#### [ACTIVITY]
Restate every record exactly, with nothing skipped.

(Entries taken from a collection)
◆ ◆ ◆ ◆ ◆

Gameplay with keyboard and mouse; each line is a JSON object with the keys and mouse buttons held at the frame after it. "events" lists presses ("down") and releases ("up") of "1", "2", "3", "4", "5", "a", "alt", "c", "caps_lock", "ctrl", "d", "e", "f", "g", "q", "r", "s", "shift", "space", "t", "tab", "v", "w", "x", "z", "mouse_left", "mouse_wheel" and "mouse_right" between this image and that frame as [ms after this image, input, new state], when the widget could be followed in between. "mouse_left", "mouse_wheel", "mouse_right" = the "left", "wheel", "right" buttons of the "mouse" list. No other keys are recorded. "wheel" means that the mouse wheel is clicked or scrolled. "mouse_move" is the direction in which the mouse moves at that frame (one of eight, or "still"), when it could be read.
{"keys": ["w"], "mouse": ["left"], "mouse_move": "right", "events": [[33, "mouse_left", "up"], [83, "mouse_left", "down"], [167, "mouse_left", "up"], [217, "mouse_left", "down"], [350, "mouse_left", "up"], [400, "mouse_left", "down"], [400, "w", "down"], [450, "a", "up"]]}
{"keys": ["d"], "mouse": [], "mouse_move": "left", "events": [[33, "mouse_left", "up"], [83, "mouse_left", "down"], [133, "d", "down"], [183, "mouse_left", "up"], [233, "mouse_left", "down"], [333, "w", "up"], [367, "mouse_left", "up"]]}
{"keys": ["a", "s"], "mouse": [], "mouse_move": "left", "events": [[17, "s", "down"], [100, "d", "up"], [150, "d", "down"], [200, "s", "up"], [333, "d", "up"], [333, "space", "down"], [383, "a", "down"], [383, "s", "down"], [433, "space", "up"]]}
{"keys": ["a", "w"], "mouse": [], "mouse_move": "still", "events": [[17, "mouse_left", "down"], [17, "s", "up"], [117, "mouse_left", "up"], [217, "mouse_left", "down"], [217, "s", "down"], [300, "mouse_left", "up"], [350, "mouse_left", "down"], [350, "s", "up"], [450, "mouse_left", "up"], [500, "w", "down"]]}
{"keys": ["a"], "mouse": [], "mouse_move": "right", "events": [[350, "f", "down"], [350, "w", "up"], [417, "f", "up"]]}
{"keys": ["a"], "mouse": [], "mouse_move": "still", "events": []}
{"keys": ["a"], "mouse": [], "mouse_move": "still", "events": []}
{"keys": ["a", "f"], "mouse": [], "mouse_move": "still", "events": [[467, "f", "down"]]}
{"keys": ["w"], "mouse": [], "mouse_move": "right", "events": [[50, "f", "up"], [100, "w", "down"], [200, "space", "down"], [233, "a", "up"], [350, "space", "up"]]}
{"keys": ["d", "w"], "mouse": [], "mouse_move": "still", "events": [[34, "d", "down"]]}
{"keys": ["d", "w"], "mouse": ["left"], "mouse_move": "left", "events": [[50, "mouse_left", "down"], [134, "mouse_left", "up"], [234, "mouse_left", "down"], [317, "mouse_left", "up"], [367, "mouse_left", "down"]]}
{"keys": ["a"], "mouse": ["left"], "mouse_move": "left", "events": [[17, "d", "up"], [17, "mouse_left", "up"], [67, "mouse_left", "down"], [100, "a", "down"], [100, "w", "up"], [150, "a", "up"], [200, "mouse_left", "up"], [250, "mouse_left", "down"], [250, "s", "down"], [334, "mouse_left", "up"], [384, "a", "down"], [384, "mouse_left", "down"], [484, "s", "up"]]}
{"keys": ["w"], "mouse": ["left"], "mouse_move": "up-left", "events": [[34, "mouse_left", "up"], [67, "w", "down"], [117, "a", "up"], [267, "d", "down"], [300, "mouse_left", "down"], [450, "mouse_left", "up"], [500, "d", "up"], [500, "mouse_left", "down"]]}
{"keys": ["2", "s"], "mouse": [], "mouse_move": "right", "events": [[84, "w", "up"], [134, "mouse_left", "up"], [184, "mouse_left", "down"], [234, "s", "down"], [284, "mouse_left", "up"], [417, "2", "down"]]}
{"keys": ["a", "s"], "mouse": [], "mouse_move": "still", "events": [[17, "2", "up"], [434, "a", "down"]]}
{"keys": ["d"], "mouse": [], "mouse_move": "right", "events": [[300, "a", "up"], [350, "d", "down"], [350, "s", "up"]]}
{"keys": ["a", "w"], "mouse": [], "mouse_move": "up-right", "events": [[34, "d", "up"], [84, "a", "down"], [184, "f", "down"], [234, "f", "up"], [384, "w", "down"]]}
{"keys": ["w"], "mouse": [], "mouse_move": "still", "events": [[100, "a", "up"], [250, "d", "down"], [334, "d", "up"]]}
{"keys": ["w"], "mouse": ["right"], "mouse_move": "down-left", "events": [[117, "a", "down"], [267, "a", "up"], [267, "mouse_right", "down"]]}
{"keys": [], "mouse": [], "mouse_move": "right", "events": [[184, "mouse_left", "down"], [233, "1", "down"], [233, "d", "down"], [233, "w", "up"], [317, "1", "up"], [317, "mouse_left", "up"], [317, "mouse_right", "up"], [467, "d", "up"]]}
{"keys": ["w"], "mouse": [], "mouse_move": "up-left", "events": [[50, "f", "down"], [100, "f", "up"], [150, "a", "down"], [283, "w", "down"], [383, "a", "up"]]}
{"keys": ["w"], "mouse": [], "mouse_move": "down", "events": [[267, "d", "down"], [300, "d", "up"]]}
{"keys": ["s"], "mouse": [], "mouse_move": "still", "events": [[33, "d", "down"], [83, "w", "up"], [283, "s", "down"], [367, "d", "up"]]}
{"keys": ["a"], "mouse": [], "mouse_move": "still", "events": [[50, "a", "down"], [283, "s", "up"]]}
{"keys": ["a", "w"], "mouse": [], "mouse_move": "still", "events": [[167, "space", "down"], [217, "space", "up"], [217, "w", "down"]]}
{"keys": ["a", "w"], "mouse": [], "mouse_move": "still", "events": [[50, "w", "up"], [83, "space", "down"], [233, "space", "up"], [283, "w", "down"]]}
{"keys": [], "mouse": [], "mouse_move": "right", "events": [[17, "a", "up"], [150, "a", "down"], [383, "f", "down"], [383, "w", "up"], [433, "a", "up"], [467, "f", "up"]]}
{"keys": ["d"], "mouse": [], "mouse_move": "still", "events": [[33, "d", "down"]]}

◆ ◆ ◆ ◆ ◆

#### [EXERCISE ANSWER]
Gameplay with keyboard and mouse; each line is a JSON object with the keys and mouse buttons held at the frame after it. "events" lists presses ("down") and releases ("up") of "1", "2", "3", "4", "5", "a", "alt", "c", "caps_lock", "ctrl", "d", "e", "f", "g", "q", "r", "s", "shift", "space", "t", "tab", "v", "w", "x", "z", "mouse_left", "mouse_wheel" and "mouse_right" between this image and that frame as [ms after this image, input, new state], when the widget could be followed in between. "mouse_left", "mouse_wheel", "mouse_right" = the "left", "wheel", "right" buttons of the "mouse" list. No other keys are recorded. "wheel" means that the mouse wheel is clicked or scrolled. "mouse_move" is the direction in which the mouse moves at that frame (one of eight, or "still"), when it could be read.
{"keys": ["w"], "mouse": ["left"], "mouse_move": "right", "events": [[33, "mouse_left", "up"], [83, "mouse_left", "down"], [167, "mouse_left", "up"], [217, "mouse_left", "down"], [350, "mouse_left", "up"], [400, "mouse_left", "down"], [400, "w", "down"], [450, "a", "up"]]}
{"keys": ["d"], "mouse": [], "mouse_move": "left", "events": [[33, "mouse_left", "up"], [83, "mouse_left", "down"], [133, "d", "down"], [183, "mouse_left", "up"], [233, "mouse_left", "down"], [333, "w", "up"], [367, "mouse_left", "up"]]}
{"keys": ["a", "s"], "mouse": [], "mouse_move": "left", "events": [[17, "s", "down"], [100, "d", "up"], [150, "d", "down"], [200, "s", "up"], [333, "d", "up"], [333, "space", "down"], [383, "a", "down"], [383, "s", "down"], [433, "space", "up"]]}
{"keys": ["a", "w"], "mouse": [], "mouse_move": "still", "events": [[17, "mouse_left", "down"], [17, "s", "up"], [117, "mouse_left", "up"], [217, "mouse_left", "down"], [217, "s", "down"], [300, "mouse_left", "up"], [350, "mouse_left", "down"], [350, "s", "up"], [450, "mouse_left", "up"], [500, "w", "down"]]}
{"keys": ["a"], "mouse": [], "mouse_move": "right", "events": [[350, "f", "down"], [350, "w", "up"], [417, "f", "up"]]}
{"keys": ["a"], "mouse": [], "mouse_move": "still", "events": []}
{"keys": ["a"], "mouse": [], "mouse_move": "still", "events": []}
{"keys": ["a", "f"], "mouse": [], "mouse_move": "still", "events": [[467, "f", "down"]]}
{"keys": ["w"], "mouse": [], "mouse_move": "right", "events": [[50, "f", "up"], [100, "w", "down"], [200, "space", "down"], [233, "a", "up"], [350, "space", "up"]]}
{"keys": ["d", "w"], "mouse": [], "mouse_move": "still", "events": [[34, "d", "down"]]}
{"keys": ["d", "w"], "mouse": ["left"], "mouse_move": "left", "events": [[50, "mouse_left", "down"], [134, "mouse_left", "up"], [234, "mouse_left", "down"], [317, "mouse_left", "up"], [367, "mouse_left", "down"]]}
{"keys": ["a"], "mouse": ["left"], "mouse_move": "left", "events": [[17, "d", "up"], [17, "mouse_left", "up"], [67, "mouse_left", "down"], [100, "a", "down"], [100, "w", "up"], [150, "a", "up"], [200, "mouse_left", "up"], [250, "mouse_left", "down"], [250, "s", "down"], [334, "mouse_left", "up"], [384, "a", "down"], [384, "mouse_left", "down"], [484, "s", "up"]]}
{"keys": ["w"], "mouse": ["left"], "mouse_move": "up-left", "events": [[34, "mouse_left", "up"], [67, "w", "down"], [117, "a", "up"], [267, "d", "down"], [300, "mouse_left", "down"], [450, "mouse_left", "up"], [500, "d", "up"], [500, "mouse_left", "down"]]}
{"keys": ["2", "s"], "mouse": [], "mouse_move": "right", "events": [[84, "w", "up"], [134, "mouse_left", "up"], [184, "mouse_left", "down"], [234, "s", "down"], [284, "mouse_left", "up"], [417, "2", "down"]]}
{"keys": ["a", "s"], "mouse": [], "mouse_move": "still", "events": [[17, "2", "up"], [434, "a", "down"]]}
{"keys": ["d"], "mouse": [], "mouse_move": "right", "events": [[300, "a", "up"], [350, "d", "down"], [350, "s", "up"]]}
{"keys": ["a", "w"], "mouse": [], "mouse_move": "up-right", "events": [[34, "d", "up"], [84, "a", "down"], [184, "f", "down"], [234, "f", "up"], [384, "w", "down"]]}
{"keys": ["w"], "mouse": [], "mouse_move": "still", "events": [[100, "a", "up"], [250, "d", "down"], [334, "d", "up"]]}
{"keys": ["w"], "mouse": ["right"], "mouse_move": "down-left", "events": [[117, "a", "down"], [267, "a", "up"], [267, "mouse_right", "down"]]}
{"keys": [], "mouse": [], "mouse_move": "right", "events": [[184, "mouse_left", "down"], [233, "1", "down"], [233, "d", "down"], [233, "w", "up"], [317, "1", "up"], [317, "mouse_left", "up"], [317, "mouse_right", "up"], [467, "d", "up"]]}
{"keys": ["w"], "mouse": [], "mouse_move": "up-left", "events": [[50, "f", "down"], [100, "f", "up"], [150, "a", "down"], [283, "w", "down"], [383, "a", "up"]]}
{"keys": ["w"], "mouse": [], "mouse_move": "down", "events": [[267, "d", "down"], [300, "d", "up"]]}
{"keys": ["s"], "mouse": [], "mouse_move": "still", "events": [[33, "d", "down"], [83, "w", "up"], [283, "s", "down"], [367, "d", "up"]]}
{"keys": ["a"], "mouse": [], "mouse_move": "still", "events": [[50, "a", "down"], [283, "s", "up"]]}
{"keys": ["a", "w"], "mouse": [], "mouse_move": "still", "events": [[167, "space", "down"], [217, "space", "up"], [217, "w", "down"]]}
{"keys": ["a", "w"], "mouse": [], "mouse_move": "still", "events": [[50, "w", "up"], [83, "space", "down"], [233, "space", "up"], [283, "w", "down"]]}
{"keys": [], "mouse": [], "mouse_move": "right", "events": [[17, "a", "up"], [150, "a", "down"], [383, "f", "down"], [383, "w", "up"], [433, "a", "up"], [467, "f", "up"]]}
{"keys": ["d"], "mouse": [], "mouse_move": "still", "events": [[33, "d", "down"]]}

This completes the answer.